EXERCISE PASSAGE »
|---|

[Libre-soc-dev] [RFC] SVP64 Vertical-First Mode, batch processing

lkcl luke.leighton at gmail.com
Fri Aug 13 21:48:23 BST 2021

On August 13, 2021 3:14:43 PM UTC, lkcl <luke.leighton at gmail.com> wrote:

>Horizontal-First, you perform these types of loops:
>   setmaxvli 8
>    setvl  r5, r3 # VL=r5=MAX(MVL, r3)
>    sv.ld r20.v, r4(0) # load VL elements (max 8)
>    sv.addi r20.v, r20.v, 55 # add 55 to all vector
>    sv.st r20.v, r4(0) # store VL elements
>    add r4, r4, r5 # move r4 pointer forward
>    sub. r3, r3, r5 # decrement total count by VL
>    bnz loop

oo, oo, i just had an idea.

     setvlc r5  # VL=r5=MAX(MVL, CTR)
     add r4, r4, r5
     sv.bnz/VLCTR   # subtracts VL from CTR

SVSTATE is *already* going into sv.bc so it is not a hardship to subtract VL from CTR.

this reduces critical inner loops by one instruction and frees up a GPR.  using CTR for loops is normal in Power ISA anyway.

doesn't help with VFHint though.

|---|

SUPPLIED MATERIAL »
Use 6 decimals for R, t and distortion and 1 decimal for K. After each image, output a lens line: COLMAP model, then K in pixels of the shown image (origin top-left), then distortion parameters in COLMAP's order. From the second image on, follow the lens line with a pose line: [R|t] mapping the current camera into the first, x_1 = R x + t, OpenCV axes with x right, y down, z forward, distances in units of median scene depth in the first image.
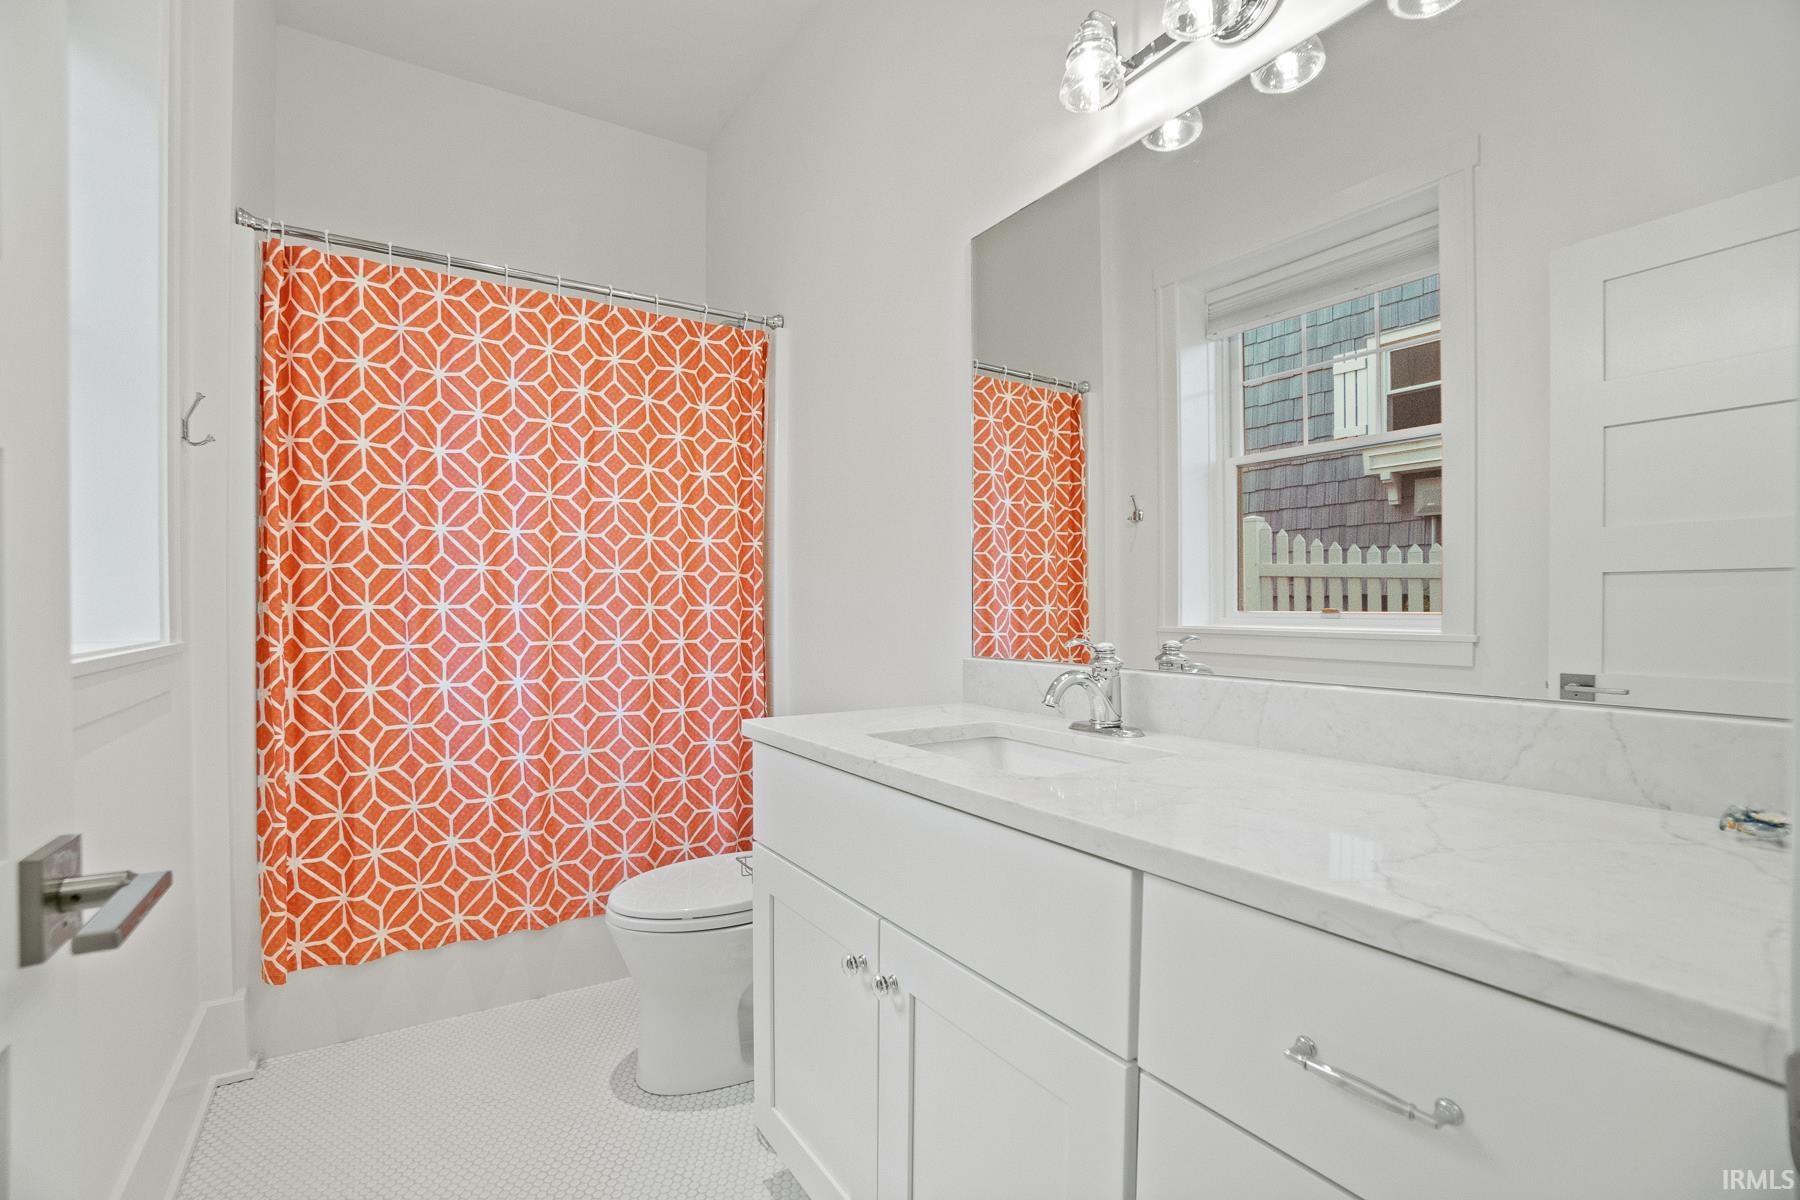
lens RADIAL K [[786.7, 0, 905.4], [0, 786.7, 608.6], [0, 0, 1]] dist [-0.019318, 0.004465]
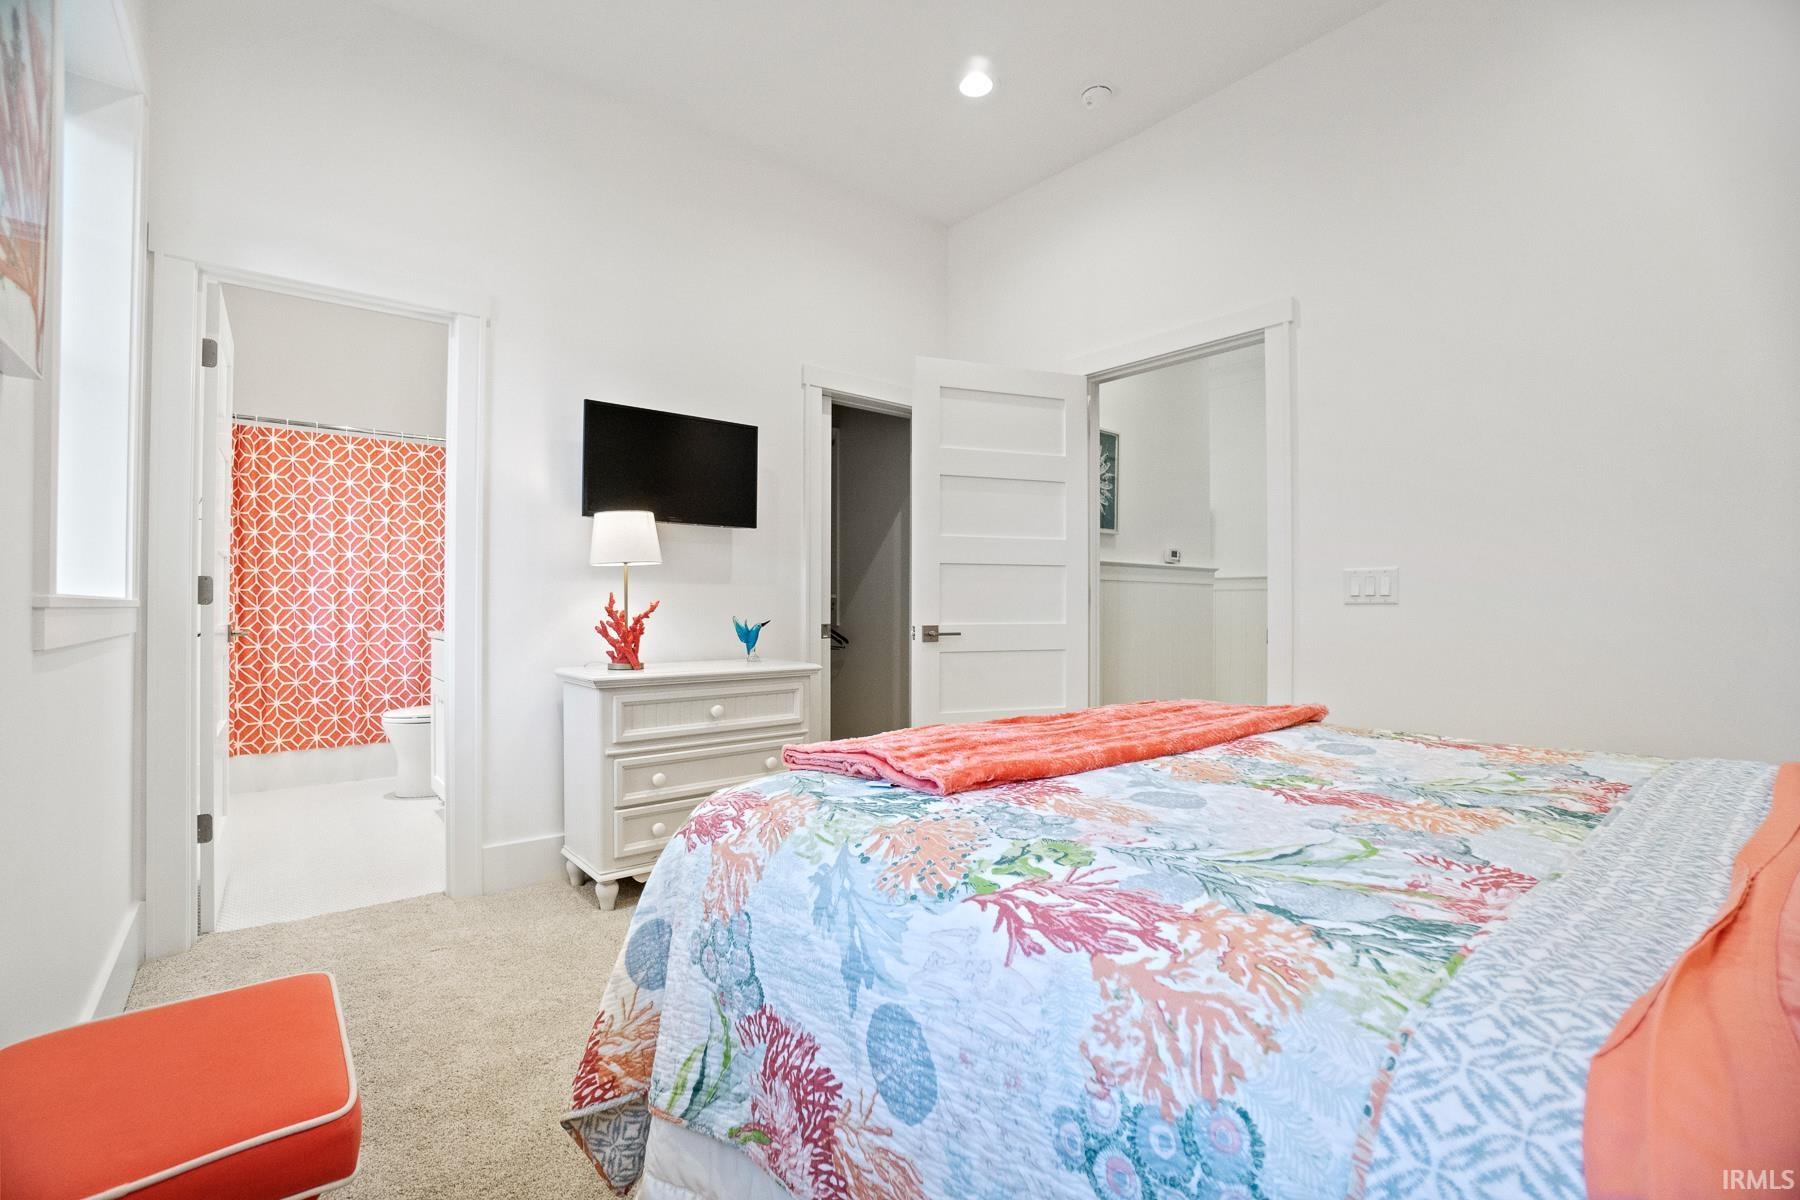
lens RADIAL K [[786.7, 0, 901.4], [0, 786.7, 593.9], [0, 0, 1]] dist [-0.019318, 0.004465]
pose [[0.996423, 0.004023, 0.084411, 0.827552], [-0.002720, 0.999875, -0.015544, 0.038023], [-0.084463, 0.015259, 0.996310, -1.247327]]
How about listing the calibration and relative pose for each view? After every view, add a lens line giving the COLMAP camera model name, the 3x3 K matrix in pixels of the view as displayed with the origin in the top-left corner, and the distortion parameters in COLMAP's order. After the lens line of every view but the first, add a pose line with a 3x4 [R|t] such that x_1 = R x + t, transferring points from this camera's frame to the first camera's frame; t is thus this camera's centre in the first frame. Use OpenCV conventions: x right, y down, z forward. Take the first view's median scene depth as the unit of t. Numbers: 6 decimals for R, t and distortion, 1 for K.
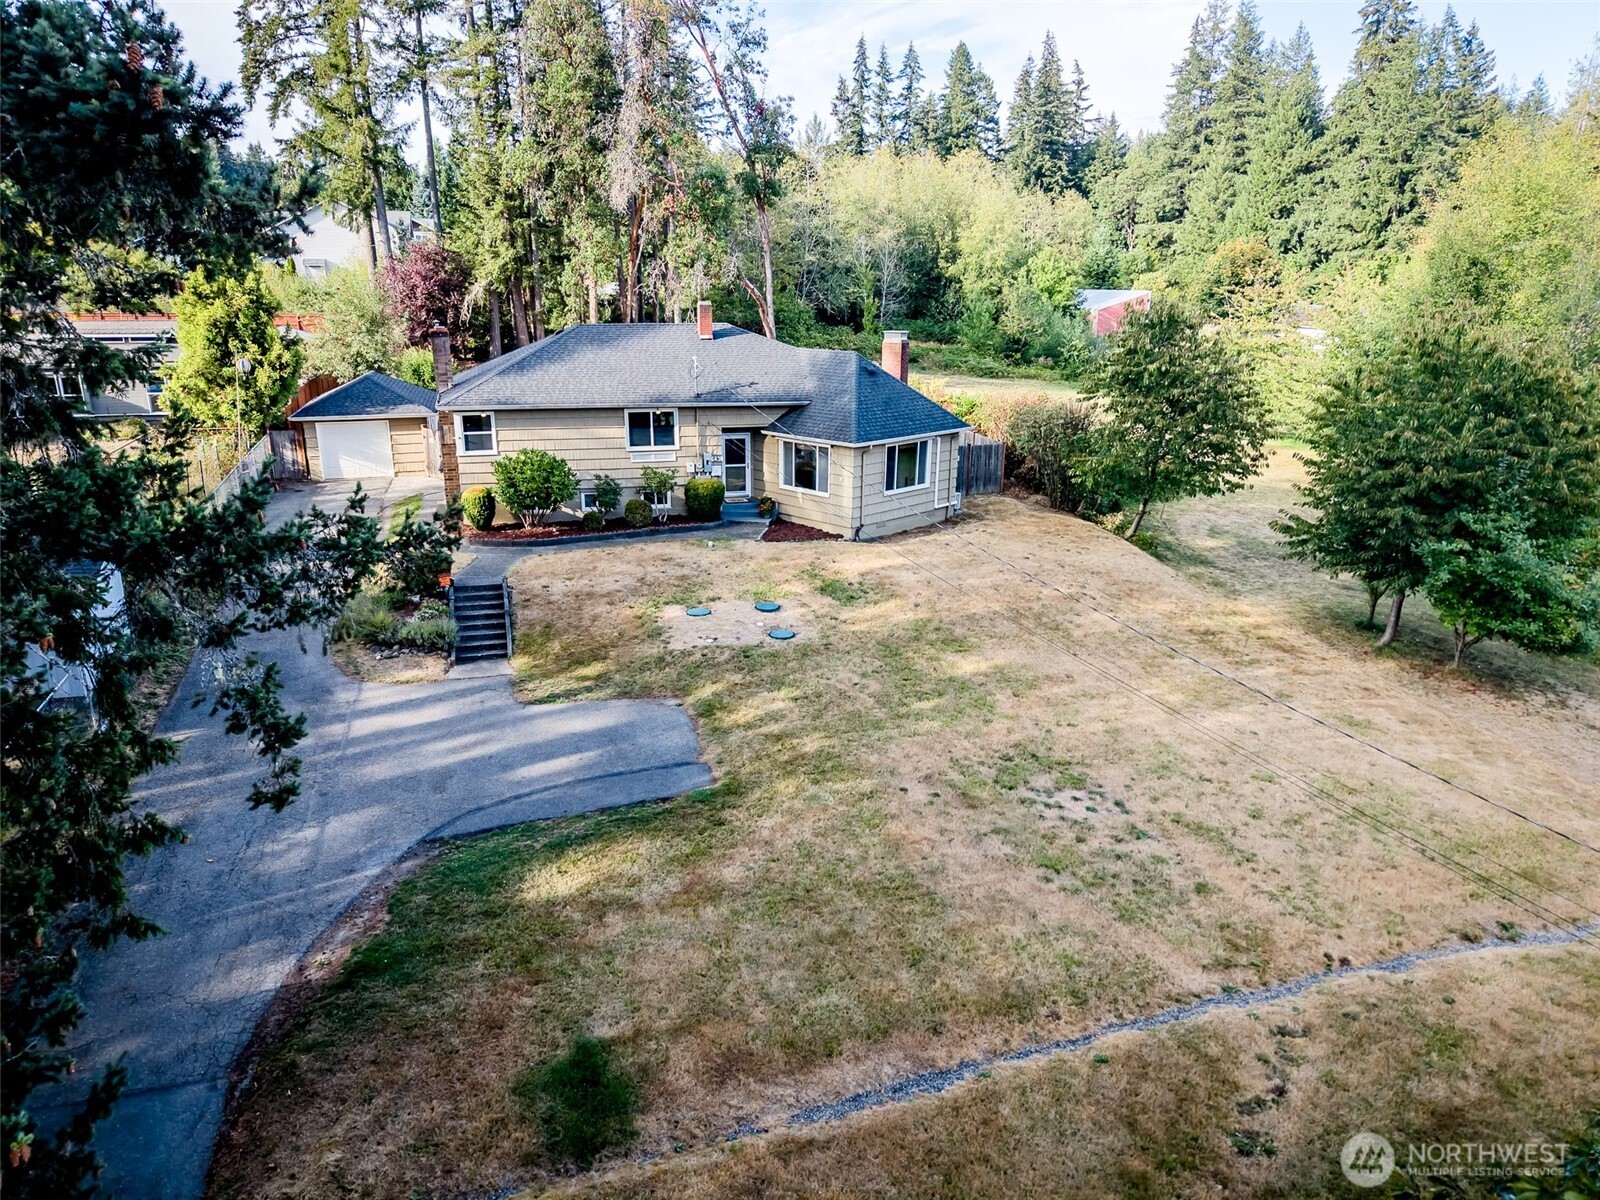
lens RADIAL K [[1064.5, 0, 805.9], [0, 1064.5, 602.4], [0, 0, 1]] dist [0.023270, -0.020775]
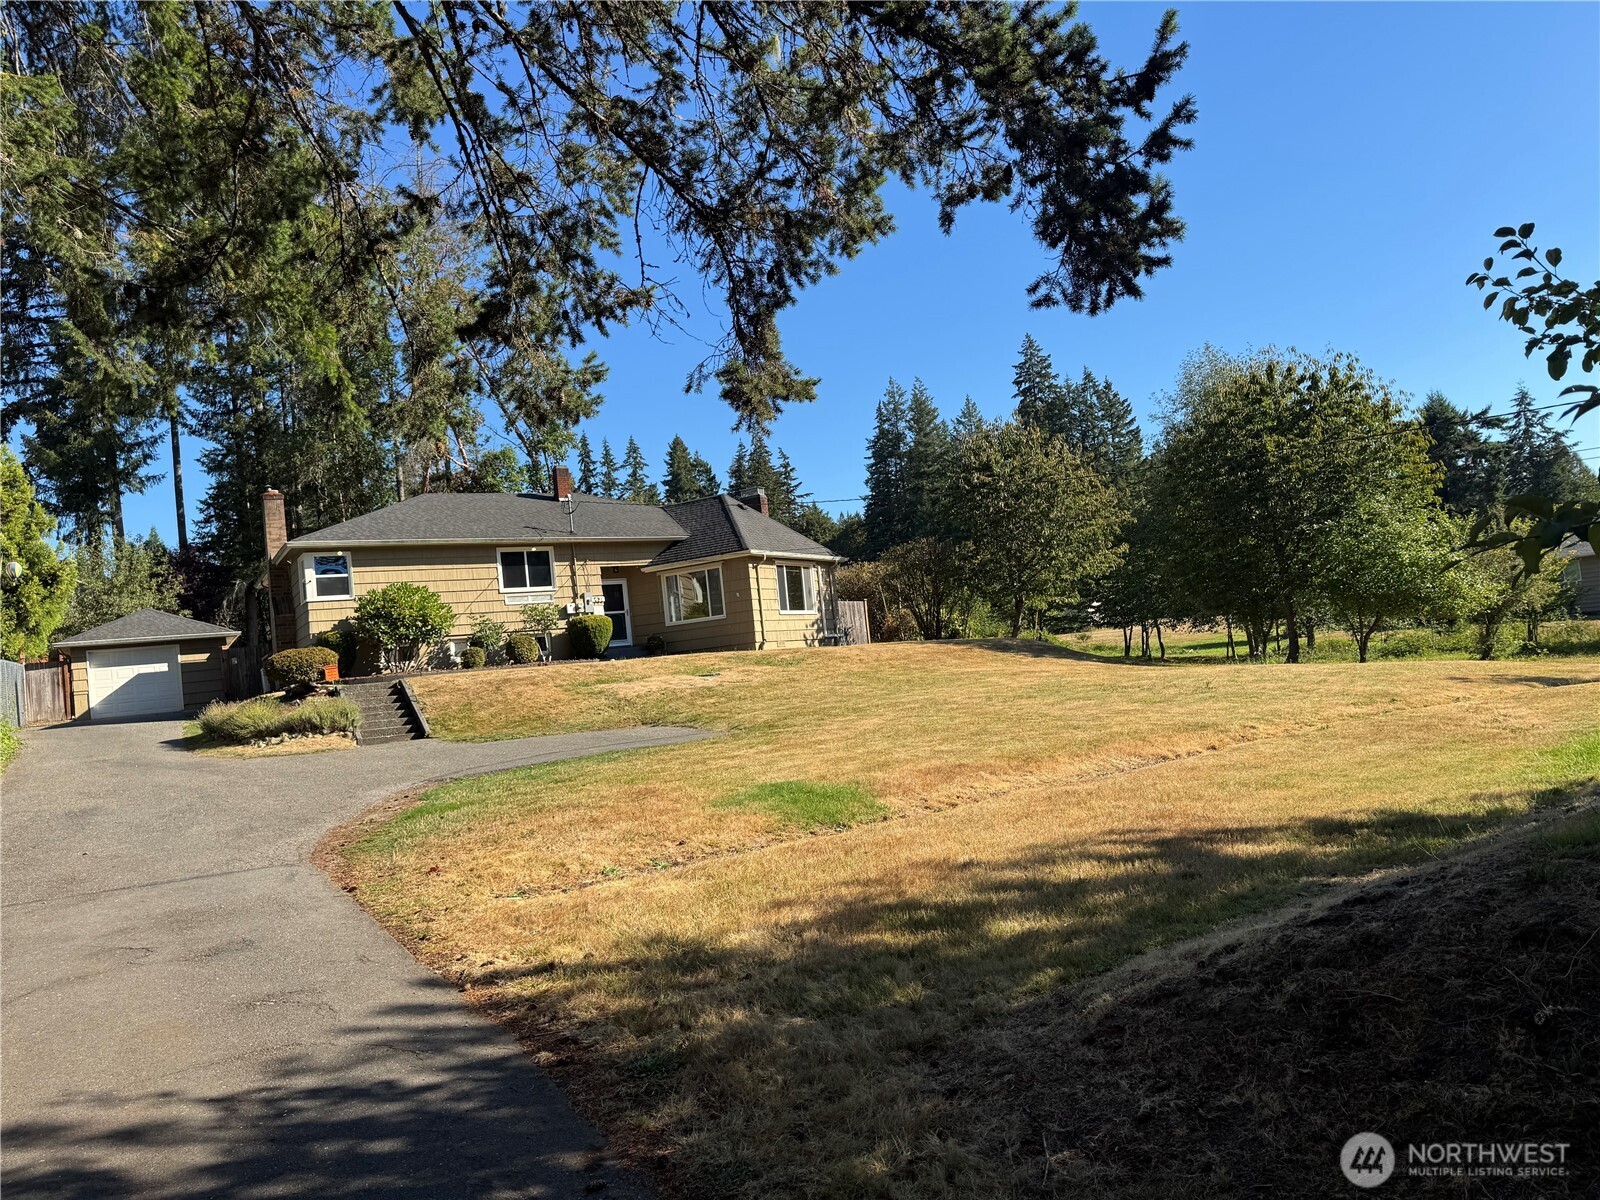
lens RADIAL K [[1109.8, 0, 798.6], [0, 1109.8, 602.9], [0, 0, 1]] dist [0.098074, -0.114022]
pose [[0.965098, -0.089837, 0.245999, -0.155119], [0.173514, 0.922917, -0.343683, 0.237147], [-0.196161, 0.374372, 0.906293, 0.078038]]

|---|

WORK INSTRUCTION 1 »
Summarize the SVP64 post in two sentences.
WORK INSTRUCTION 2 »
Copy the SVP64 post word for word from "[Libre-soc-dev] [RFC] SVP64" to "elements (max 8)".
The rows are separate from the SVP64 post and are not part of it.

EXERCISE SOLUTION 1 »
The post proposes shortening a Horizontal-First loop by using a setvlc instruction that sets VL from CTR and an sv.bnz/VLCTR branch that subtracts VL from CTR. This removes one instruction from critical inner loops and frees up a GPR, though it doesn't help with VFHint.

EXERCISE SOLUTION 2 »
[Libre-soc-dev] [RFC] SVP64 Vertical-First Mode, batch processing

lkcl luke.leighton at gmail.com
Fri Aug 13 21:48:23 BST 2021

On August 13, 2021 3:14:43 PM UTC, lkcl <luke.leighton at gmail.com> wrote:

>Horizontal-First, you perform these types of loops:
>   setmaxvli 8
>    setvl  r5, r3 # VL=r5=MAX(MVL, r3)
>    sv.ld r20.v, r4(0) # load VL elements (max 8)